McCoy has also seen a change in the players themselves.

“Players are just different,” McCoy said. “You’re dealing with a lot younger players." Where players used to spend at least three or four years playing in college, that's no longer always the case, with so many players staying for only a single season before declaring for the NBA draft.

McCoy isn't blaming players, though.

"We have to be honest with ourselves — there are reporters that are looking for something under the table, or make that individual not look good," he said. "And the players realize this can happen and that makes them even more hesitant to reply."

McCoy is no stranger to calling games remotely

McCoy can talk about anything. And he knows what people want to hear, whether it’s during a game or when he’s telling stories about made-up baseball games.

Ah yes, that. McCoy wasn’t being willfully deceitful. Not exactly. Like Reagan, he was just doing what broadcasters did back in the day.

But how?

“For many years, Western Union had a service where they would supply the information to baseball broadcasters,” McCoy said, “and Western Union would have a reporter at the site of the baseball games.” The reporter had access to a ticker tape gizmo that fed information about the game to broadcasters.

“Later on, they stopped the service, and then we would have to use just individuals at the ballpark, getting reports on the phone, which got a little difficult, because I was the type broadcaster that wanted to stay on top of the game,” McCoy said. “A lot of broadcasters would be several innings behind, but I liked to stay on top of it.”

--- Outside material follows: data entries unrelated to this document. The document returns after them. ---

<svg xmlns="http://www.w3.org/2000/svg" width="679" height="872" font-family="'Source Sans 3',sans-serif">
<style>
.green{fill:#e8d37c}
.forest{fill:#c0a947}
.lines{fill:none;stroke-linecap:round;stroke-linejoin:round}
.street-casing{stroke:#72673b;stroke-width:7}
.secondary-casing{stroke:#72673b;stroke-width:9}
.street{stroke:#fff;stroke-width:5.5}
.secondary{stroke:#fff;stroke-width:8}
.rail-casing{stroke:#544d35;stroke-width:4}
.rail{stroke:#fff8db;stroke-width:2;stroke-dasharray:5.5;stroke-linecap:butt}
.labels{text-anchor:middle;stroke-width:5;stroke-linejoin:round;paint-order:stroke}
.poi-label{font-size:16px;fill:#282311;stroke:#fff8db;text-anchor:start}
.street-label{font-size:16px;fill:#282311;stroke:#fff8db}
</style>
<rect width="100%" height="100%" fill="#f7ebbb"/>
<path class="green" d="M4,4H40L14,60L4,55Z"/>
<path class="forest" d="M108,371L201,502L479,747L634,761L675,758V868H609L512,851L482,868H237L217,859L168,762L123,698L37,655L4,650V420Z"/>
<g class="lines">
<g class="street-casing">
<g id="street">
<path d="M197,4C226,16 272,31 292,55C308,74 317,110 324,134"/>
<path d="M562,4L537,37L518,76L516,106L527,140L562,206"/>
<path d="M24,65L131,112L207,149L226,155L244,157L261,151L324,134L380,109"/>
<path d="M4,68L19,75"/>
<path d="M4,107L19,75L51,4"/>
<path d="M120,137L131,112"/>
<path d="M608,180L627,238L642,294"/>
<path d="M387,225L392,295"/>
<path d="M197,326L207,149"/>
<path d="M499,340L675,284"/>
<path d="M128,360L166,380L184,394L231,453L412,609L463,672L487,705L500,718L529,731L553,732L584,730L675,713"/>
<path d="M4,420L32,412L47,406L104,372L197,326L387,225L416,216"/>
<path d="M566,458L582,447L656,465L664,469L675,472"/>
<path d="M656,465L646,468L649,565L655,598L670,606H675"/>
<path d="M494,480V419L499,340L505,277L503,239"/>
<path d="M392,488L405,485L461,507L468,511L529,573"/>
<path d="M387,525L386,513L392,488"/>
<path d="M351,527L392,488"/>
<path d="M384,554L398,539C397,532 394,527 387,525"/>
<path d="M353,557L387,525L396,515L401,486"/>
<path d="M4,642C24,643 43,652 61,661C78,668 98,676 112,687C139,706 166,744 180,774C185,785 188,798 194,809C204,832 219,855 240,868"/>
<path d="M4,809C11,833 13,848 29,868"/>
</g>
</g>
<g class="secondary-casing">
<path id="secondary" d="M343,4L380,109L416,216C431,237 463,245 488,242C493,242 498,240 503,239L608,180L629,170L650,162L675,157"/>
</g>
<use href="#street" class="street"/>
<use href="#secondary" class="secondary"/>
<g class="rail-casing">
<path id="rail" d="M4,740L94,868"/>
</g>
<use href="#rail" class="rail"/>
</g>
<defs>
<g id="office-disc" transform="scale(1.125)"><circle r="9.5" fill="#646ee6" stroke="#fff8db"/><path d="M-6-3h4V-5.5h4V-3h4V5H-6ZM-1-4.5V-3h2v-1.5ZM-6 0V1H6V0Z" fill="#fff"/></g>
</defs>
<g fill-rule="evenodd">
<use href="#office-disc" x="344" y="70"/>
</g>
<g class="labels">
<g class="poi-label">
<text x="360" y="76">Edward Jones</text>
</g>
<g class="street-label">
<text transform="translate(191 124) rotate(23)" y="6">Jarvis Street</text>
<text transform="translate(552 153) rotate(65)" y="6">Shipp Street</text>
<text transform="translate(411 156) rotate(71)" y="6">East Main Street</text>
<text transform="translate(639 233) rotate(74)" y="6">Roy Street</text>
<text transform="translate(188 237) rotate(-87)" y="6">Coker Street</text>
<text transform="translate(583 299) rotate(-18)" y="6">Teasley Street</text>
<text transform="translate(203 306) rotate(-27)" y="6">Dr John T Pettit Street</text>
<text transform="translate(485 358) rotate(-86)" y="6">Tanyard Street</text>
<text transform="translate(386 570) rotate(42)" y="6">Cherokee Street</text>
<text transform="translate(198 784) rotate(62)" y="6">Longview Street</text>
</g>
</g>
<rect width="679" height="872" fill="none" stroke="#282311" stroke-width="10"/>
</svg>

The trouble with this system is that anyone calling a game was dependent upon the person feeding them information. McCoy recalled a game being played in Oklahoma City — where McCoy wasn’t.

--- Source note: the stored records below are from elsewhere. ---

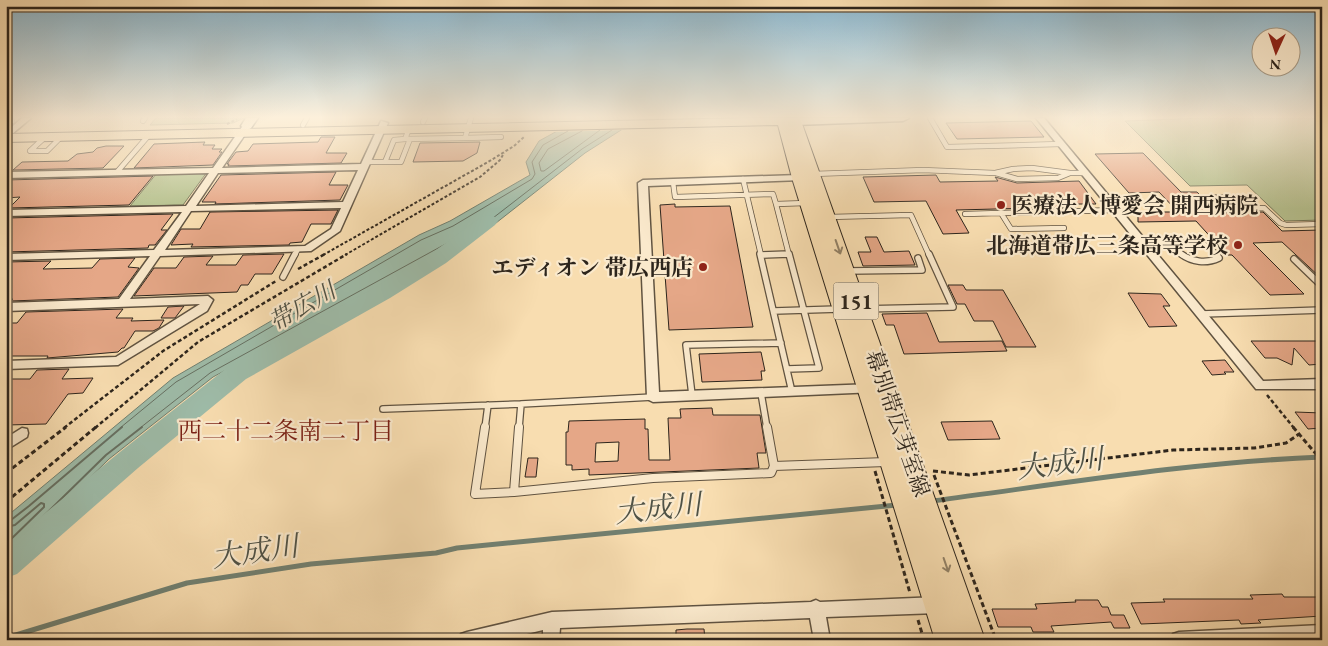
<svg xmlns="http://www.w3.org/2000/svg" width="1328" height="646" viewBox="0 0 1328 646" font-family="'EB Garamond','Noto Serif JP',serif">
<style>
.green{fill:#b7c290;stroke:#727456}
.water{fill:#9ebca9;stroke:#718071}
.pier{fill:#f8ddb0}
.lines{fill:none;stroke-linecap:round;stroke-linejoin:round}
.shore-far1{stroke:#667062;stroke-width:1}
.shore{stroke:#667062;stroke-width:2}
.stream{stroke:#718071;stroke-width:5}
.river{fill:#9ebca9;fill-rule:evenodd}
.building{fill:#e5a787;stroke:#2d251c;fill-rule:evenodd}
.lane-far2-casing{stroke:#605341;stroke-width:6}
.lane-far1-casing{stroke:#605341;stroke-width:8}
.lane-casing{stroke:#605341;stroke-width:10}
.street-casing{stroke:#605341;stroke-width:3}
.secondary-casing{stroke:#2d251c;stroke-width:3}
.primary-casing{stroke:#2d251c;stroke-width:2}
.path-far2{stroke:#2d251c;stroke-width:2;stroke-dasharray:3 2;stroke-linecap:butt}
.path-far1{stroke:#2d251c;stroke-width:2.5;stroke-dasharray:4 2.5;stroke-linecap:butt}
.path{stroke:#2d251c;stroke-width:3;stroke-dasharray:5 3;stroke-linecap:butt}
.lane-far2{stroke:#fae9cc;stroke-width:4.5}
.lane-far1{stroke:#fae9cc;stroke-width:5.5}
.lane{stroke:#fae9cc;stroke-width:8}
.street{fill:#fae9cc;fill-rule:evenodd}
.secondary{fill:#fae9cc;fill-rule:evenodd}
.primary{fill:#f8ddb0;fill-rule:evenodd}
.oneway{stroke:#928166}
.poi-dot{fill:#8f2418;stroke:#fae9cc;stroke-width:2}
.labels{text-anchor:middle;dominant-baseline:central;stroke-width:4.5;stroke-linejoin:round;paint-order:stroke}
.shield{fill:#fae9cc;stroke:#6a6051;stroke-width:1}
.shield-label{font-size:21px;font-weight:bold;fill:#2d251c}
.poi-label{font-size:22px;font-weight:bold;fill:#2d251c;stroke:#fae9cc;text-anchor:end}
.street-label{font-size:22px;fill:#2d251c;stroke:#fae9cc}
.water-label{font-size:24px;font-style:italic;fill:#4f5246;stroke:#fae9cc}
.neighbourhood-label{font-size:24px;fill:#7a1f14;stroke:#fae9cc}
.near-water-label{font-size:29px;font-style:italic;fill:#4f5246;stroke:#fae9cc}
</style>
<rect width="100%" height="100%" fill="#f8ddb0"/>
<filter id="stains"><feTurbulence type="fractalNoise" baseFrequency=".004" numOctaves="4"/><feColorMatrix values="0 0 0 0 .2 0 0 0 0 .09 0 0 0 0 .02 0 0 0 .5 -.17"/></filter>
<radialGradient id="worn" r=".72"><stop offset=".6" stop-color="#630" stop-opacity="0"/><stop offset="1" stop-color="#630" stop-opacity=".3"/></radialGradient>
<path class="green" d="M156,118H244L233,123L150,125Z
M1204,118H1322V220L1285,221L1247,185L1190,186L1125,121Z
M207,172L183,205L130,206L157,173Z"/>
<path class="water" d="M581,118H640L585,153L496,223L213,377L109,459L6,560V517L173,378L419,235L450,221L530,175L526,162L539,141Z"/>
<path class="pier" d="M576,118H643L626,130L551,132Z"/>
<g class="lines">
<path class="shore-far1" d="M582,131L548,149L539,163L541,171H544L600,130
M120,428L176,382L421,240L453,226L532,179L535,174L532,162L543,145L568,131
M140,428L210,373L493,218L582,149L612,130"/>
<path class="shore" d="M6,521L11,520L29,506L122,427
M6,527L15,525L41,503L44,504V507L6,544
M6,553L106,455L142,427"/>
<path class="stream" d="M932,501C1061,484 1192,462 1322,457
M6,638L187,583L311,564L436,553L457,548L897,505"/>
<path class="river" d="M488,215L495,217L498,221L495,225L446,263L390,298L246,379L138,468L17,574L6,578V545L120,452L228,367L374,288L432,253L481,217Z"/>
</g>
<path class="building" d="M1031,121L1044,137L957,139L946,123Z
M321,137H335L326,153H347L341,163L228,166L229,164H227L236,152L248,151L253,144L318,142Z
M205,142L203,145H215L212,149H222L219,152H222L213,165L134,168L154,144Z
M480,142L477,153L463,161L413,162L420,143Z
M106,146H124L103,168L13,170L22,162L68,161L77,154L93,152L97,148Z
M1143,153L1181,192H1197L1200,195H1230L1240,204L1213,205L1211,209L1214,213L1263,212L1282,231L1322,230V279L1282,242L1253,243L1304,294L1270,295L1232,255H1227L1196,221L1138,222V212H1178L1159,192L1129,193L1095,154Z
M336,172L329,185H348L340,200L215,204L216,202H202L221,175Z
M936,175L940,182L998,181L995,177L1017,183L1079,181L1096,204H1074L1076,207L956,210L969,233L943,234L926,201L874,202L863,177Z
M153,176L129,205L9,208L20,197L6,198V180Z
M675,204V207L730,206L753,327L669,330L660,205Z
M338,210L331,224H311L302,242L290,243L289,245L191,247L193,244L171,245L181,229H200L210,212Z
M173,214L161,230H167L155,245H149L148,248L6,252V218Z
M865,237H877L884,252L909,251L915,265L863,266L858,252H871Z
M284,254L272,274H255L248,285H241L237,292L134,296L154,268H176L184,257L213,256L206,265H236L243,255Z
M135,258L128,267L139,268L118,297L11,301L13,299H6V262L51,261L43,269L92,268L100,259Z
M948,285H963L966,290H1003L1036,347H1006L993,321H974L965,304H957Z
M1128,293L1161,294L1170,306H1163L1177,326L1149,327Z
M184,306L175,318H161L168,307Z
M123,309L116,318H133L131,321L164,320L159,328L153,331H135L124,348H122L118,352L47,358L48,356H8L12,352H6V327L10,323H17L26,312Z
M927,313L939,342L1002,341L1007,351L904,354L894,325H886L882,314Z
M1251,341H1317L1322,346V364L1309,365L1294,348L1292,365L1277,358H1265Z
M761,352L765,371H761L762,380L702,382L699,354Z
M1225,360L1234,372H1224L1226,374L1212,375L1202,361Z
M69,369L62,379L93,378L83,393L68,394L46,424L6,425V383L9,379H30L37,370Z
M712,408L713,415H760L766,453H757L759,468L589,475V469L572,470V465H566V432H568L569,421L645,419V429H648L649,460H670L668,418H681L680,409ZM619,442L618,461L595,462L596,443Z
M1295,412L1322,413V428L1308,429Z
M992,421L1000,439L948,440L941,422Z
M528,458H538L536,477H525Z
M1282,594L1284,597H1322V616L1258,620L1261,623L1241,624L1239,620L1141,624L1131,603L1165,602L1163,599H1253L1250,595Z
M1075,600H1098L1102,607H1108L1111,615H1124L1130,628H1114L1111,622L1051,626L1054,632H1033L1031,627H998L992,609H1037L1035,604L1076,602Z
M687,629H704L705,640H676V630Z"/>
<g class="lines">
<g class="lane-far2-casing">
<path id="lane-far2" d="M930,118L947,147L1061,144
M6,121H12
M143,121L145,118
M423,122L425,118
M303,125L307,118
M409,129L405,139L465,138L471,118
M44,138L30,151H47L61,137
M465,138L501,137
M366,162H401L410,139
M385,162L394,140L405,139
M117,172L149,135
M996,173L1017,179L1058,178L1070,173H1085
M813,174L923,170L995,173L1013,169L1032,168L1070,173
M743,179L761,255
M673,182L675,197L773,194L776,204L807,203
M776,204L789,255
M1215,209L1264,208L1280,223L1286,225L1322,224
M1001,213L1011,229L1064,228
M965,214L1116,210
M828,217L911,215L929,255
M1142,242H1171
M1171,242C1192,242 1202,238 1217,255
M1171,242L1182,255
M295,255L298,249
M761,255L789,254"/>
</g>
<g class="lane-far1-casing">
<path id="lane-far1" d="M760,254L792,392
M1181,254C1192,262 1206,264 1219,258L1216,254
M761,255L789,254
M1294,259L1322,286
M847,271L922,270L918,258
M283,277L295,254
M861,309L953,307L929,254
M774,311L839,309
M1201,314L1322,310
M787,369L819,368L789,254
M761,393L767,428
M692,395L686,345L781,343
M383,409L521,404
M485,428L488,405
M519,428L521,404L653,397"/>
</g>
<g class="lane-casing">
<path id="lane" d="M485,427L475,494L514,492
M519,427L514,492L653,478L771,473L774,466
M767,427L774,466L886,462"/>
</g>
<g class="street-casing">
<path id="street" d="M22,118H31L6,139V132Z
M1036,118H1044L1263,381L1322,379V389H1256Z
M381,121L388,123L340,231L311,251L160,256L130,299L208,296L213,300L207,311L118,365L6,369V361L116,357L200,304L6,311V303L119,299L150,256L6,260V254L154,250L182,212L6,216V210L186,206L209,173L6,178V172L213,168L244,124H247L251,126L222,168L361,164ZM358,170L343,202L196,206L218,173ZM341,208L331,229L305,246L165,250L191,211Z
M799,175L803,178L802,180L648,186L659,392L872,384L876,386L878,389L876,392L653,402L649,400L647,397L638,183L643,180Z
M22,428L27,429L28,433L27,437L6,450V438Z
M938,597L944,600L946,605L944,610L938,613L826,617L830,640H814L810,618L560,628L559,640H543V630L502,640H459L461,634L467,632L552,612L811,602L816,600L820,602Z
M1322,625V640H1171L1173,634L1179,632Z"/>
</g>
<g class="secondary-casing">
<path id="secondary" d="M246,118H258L251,128L247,130L241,126Z
M909,118L903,121L795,125L789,121L792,118Z"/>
</g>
<g class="primary-casing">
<path id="primary" d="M749,118H800L985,640H935L792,178L778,125L6,142V134Z"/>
</g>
<path class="path-far2" d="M227,124L237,119
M323,255L488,162L514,146L524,137
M345,255L480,177L500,160L504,153"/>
<path class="path-far1" d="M298,269L325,254
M1267,395L1294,428
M64,428L163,351L276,281
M95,428L198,342L347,254"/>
<path class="path" d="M1293,427L1322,461
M875,471L910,593
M933,471L969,475L1173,450L1254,448L1286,443L1299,434
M6,473L66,427
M934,475L996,640
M6,502L96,427
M918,620L924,640"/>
<use href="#lane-far2" class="lane-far2"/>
<use href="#lane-far1" class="lane-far1"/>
<use href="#lane" class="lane"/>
<use href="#street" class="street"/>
<use href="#secondary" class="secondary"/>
<use href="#primary" class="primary"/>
</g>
<defs><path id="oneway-shaft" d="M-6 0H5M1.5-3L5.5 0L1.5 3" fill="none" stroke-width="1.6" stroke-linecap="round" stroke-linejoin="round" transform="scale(1.25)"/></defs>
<g class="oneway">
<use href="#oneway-shaft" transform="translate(838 247) rotate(71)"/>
<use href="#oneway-shaft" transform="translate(946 565) rotate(71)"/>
</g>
<linearGradient id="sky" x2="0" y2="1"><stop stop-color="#8ab7cf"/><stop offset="0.56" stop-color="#fcf0db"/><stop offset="1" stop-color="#fcf0db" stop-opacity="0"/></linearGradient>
<rect width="1328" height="209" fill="url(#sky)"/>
<g class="poi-dot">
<circle cx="1001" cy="205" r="5"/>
<circle cx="1238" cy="245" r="5"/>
<circle cx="703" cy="267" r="5"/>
</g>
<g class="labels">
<rect class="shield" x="833.5" y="282.5" width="45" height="37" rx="4"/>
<g class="shield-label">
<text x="856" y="301">151</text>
</g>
<g class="poi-label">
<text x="1011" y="205" text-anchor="start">医療法人博愛会 開西病院</text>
<text x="1228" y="245">北海道帯広三条高等学校</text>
<text x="693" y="267">エディオン 帯広西店</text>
</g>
<g class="street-label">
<text transform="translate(898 423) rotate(71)">幕別帯広芽室線</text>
</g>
<g class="water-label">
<text transform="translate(302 306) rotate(-30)">帯広川</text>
</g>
<g class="neighbourhood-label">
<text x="286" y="430">西二十二条南二丁目</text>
</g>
<g class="near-water-label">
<text transform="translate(1060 463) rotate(-7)">大成川</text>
<text transform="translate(658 508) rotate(-6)">大成川</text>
<text transform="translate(255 551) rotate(-8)">大成川</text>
</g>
</g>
<rect width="1328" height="646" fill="none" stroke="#f8ddb0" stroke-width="25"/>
<rect x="8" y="8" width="1313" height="631" fill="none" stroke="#2d251c" stroke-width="2.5"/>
<rect x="12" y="12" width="1303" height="621" fill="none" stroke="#2d251c"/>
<g transform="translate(1276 52) rotate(183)"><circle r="24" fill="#fae9cc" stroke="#a89b86"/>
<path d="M0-4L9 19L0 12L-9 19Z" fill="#8f2418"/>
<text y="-8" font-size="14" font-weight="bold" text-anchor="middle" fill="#2d251c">N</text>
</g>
<rect width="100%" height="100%" filter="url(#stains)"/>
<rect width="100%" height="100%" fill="url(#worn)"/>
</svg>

“We were using a local guy who would call on the phone and give one of my assistants the information inning by inning,” he said. “When he started to send the first report, he wrote, ‘first ending,’ e-n-d-i-n-g, and I realized I was going to be in trouble with this guy all night long.”

As to whether that long-ago experience inadvertently helped prepare him for pandemic broadcasting, well, not as much as he’d hoped.

“It’s a little different” than recreating a baseball game, he said. “You can’t make things up quite as easily when folks are seeing it on the screen.”

So McCoy does what he’s always done: just keeps talking.